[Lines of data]
— START —

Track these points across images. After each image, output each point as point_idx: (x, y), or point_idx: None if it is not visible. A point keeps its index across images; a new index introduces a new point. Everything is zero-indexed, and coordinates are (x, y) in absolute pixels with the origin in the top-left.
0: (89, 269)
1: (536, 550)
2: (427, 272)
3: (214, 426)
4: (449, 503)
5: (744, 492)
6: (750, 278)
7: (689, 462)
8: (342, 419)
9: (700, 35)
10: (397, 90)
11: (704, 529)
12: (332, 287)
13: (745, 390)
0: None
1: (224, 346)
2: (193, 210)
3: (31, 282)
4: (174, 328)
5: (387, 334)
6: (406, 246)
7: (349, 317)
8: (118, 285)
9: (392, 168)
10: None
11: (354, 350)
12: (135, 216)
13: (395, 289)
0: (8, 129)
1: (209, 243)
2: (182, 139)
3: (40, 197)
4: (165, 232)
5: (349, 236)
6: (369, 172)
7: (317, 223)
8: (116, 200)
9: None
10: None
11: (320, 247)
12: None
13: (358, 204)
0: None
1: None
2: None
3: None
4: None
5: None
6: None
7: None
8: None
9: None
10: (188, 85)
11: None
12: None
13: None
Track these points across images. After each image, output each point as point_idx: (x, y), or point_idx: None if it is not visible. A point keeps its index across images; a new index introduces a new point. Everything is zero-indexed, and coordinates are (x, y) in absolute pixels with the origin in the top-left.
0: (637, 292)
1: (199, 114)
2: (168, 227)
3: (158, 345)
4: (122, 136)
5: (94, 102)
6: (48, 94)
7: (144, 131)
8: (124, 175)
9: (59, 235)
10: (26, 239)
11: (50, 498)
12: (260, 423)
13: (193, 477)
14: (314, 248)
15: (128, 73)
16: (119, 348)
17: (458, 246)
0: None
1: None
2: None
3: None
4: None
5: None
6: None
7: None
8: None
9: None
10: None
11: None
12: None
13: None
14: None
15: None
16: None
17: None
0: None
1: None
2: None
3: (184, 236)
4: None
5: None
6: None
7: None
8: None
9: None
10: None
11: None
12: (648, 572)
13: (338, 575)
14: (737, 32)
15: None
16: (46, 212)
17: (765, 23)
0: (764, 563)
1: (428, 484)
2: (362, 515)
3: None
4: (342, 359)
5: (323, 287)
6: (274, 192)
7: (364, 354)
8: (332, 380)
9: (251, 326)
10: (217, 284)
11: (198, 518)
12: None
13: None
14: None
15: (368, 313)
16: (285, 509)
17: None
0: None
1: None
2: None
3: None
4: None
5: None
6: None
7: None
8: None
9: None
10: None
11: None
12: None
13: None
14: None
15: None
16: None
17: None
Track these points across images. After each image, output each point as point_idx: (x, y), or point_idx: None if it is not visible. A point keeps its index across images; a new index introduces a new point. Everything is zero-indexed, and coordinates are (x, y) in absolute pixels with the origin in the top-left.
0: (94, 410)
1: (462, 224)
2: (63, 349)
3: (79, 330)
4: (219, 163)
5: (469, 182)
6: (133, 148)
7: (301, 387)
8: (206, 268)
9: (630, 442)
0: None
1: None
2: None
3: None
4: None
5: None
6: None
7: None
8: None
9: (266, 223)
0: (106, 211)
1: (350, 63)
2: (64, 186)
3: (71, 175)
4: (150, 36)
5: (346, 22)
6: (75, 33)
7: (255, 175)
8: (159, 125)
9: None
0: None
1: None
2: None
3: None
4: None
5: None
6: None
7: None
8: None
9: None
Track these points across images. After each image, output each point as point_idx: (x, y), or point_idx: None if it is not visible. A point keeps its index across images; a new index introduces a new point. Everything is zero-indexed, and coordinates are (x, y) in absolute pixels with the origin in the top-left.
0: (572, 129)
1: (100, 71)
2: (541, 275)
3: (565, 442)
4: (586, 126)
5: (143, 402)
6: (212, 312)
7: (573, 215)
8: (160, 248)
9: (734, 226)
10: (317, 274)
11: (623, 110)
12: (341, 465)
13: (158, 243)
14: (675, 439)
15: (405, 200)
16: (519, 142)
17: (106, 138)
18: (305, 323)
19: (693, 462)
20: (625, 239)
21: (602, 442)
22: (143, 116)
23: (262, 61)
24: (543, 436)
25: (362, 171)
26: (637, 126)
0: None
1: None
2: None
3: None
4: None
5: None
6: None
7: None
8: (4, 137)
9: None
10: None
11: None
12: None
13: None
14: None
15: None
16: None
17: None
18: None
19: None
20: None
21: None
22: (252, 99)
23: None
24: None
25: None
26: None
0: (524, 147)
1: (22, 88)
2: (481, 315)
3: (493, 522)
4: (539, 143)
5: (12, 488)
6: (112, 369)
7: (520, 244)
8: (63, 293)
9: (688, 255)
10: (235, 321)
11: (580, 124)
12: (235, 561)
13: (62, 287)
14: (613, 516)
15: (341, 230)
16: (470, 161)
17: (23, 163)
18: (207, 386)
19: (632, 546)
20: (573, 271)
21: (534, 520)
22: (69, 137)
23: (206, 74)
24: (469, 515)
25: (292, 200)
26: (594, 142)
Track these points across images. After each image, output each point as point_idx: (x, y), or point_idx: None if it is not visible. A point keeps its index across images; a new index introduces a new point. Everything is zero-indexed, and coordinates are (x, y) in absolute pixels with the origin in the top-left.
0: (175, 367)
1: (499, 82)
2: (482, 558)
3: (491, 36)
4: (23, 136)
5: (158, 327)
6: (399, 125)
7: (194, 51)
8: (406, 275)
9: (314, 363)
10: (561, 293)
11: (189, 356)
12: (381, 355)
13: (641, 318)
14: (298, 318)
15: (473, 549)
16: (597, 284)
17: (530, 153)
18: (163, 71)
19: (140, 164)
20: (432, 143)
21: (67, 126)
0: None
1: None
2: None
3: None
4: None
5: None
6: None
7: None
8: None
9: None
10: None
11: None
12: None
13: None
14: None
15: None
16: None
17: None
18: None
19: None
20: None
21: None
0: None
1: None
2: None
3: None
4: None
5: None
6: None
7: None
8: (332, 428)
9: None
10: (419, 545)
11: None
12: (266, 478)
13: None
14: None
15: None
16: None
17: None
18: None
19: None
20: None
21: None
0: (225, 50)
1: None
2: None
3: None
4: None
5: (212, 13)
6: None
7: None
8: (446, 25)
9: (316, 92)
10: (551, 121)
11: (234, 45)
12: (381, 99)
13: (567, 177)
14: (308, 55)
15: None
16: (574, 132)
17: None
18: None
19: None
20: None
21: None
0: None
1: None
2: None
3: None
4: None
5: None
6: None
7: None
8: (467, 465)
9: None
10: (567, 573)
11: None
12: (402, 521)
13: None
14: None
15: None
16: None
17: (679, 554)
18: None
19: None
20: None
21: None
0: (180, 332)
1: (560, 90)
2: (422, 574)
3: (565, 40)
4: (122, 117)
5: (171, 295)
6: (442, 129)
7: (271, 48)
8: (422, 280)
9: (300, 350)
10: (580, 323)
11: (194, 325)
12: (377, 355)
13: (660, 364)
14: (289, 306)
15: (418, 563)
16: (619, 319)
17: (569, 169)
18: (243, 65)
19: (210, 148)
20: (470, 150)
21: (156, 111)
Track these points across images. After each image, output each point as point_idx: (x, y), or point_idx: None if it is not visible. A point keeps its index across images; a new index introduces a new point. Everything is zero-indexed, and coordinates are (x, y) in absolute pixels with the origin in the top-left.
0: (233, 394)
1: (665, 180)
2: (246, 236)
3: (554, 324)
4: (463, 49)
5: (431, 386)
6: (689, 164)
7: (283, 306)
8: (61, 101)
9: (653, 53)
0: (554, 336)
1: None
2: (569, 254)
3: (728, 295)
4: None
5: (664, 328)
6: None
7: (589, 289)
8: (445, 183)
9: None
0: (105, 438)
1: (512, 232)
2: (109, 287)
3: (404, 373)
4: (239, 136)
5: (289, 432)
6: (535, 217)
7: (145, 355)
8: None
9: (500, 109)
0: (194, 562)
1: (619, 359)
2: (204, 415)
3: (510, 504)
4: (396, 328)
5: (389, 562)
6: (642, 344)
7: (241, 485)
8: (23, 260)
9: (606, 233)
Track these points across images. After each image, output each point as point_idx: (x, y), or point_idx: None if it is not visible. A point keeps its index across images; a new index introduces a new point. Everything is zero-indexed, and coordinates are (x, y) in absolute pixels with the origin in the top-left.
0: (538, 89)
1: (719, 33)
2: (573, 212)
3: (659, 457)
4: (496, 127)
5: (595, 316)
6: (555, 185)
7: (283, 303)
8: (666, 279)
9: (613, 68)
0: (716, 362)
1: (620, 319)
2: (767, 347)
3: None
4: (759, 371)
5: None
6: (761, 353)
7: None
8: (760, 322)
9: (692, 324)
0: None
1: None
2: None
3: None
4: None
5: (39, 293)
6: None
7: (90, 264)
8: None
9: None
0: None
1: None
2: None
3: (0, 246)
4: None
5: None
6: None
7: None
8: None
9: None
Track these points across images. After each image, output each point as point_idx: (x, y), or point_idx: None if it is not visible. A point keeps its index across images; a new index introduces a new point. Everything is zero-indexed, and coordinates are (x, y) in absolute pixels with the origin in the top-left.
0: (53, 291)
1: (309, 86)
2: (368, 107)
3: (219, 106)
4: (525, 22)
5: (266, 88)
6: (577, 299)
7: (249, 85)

— END —

## REQUIREMENT
Reproduce the records word for word from their first line through the line containing "5: (387, 334)", including both of those lines.

## EXPECTED ANSWER
Track these points across images. After each image, output each point as point_idx: (x, y), or point_idx: None if it is not visible. A point keeps its index across images; a new index introduces a new point. Everything is zero-indexed, and coordinates are (x, y) in absolute pixels with the origin in the top-left.
0: (89, 269)
1: (536, 550)
2: (427, 272)
3: (214, 426)
4: (449, 503)
5: (744, 492)
6: (750, 278)
7: (689, 462)
8: (342, 419)
9: (700, 35)
10: (397, 90)
11: (704, 529)
12: (332, 287)
13: (745, 390)
0: None
1: (224, 346)
2: (193, 210)
3: (31, 282)
4: (174, 328)
5: (387, 334)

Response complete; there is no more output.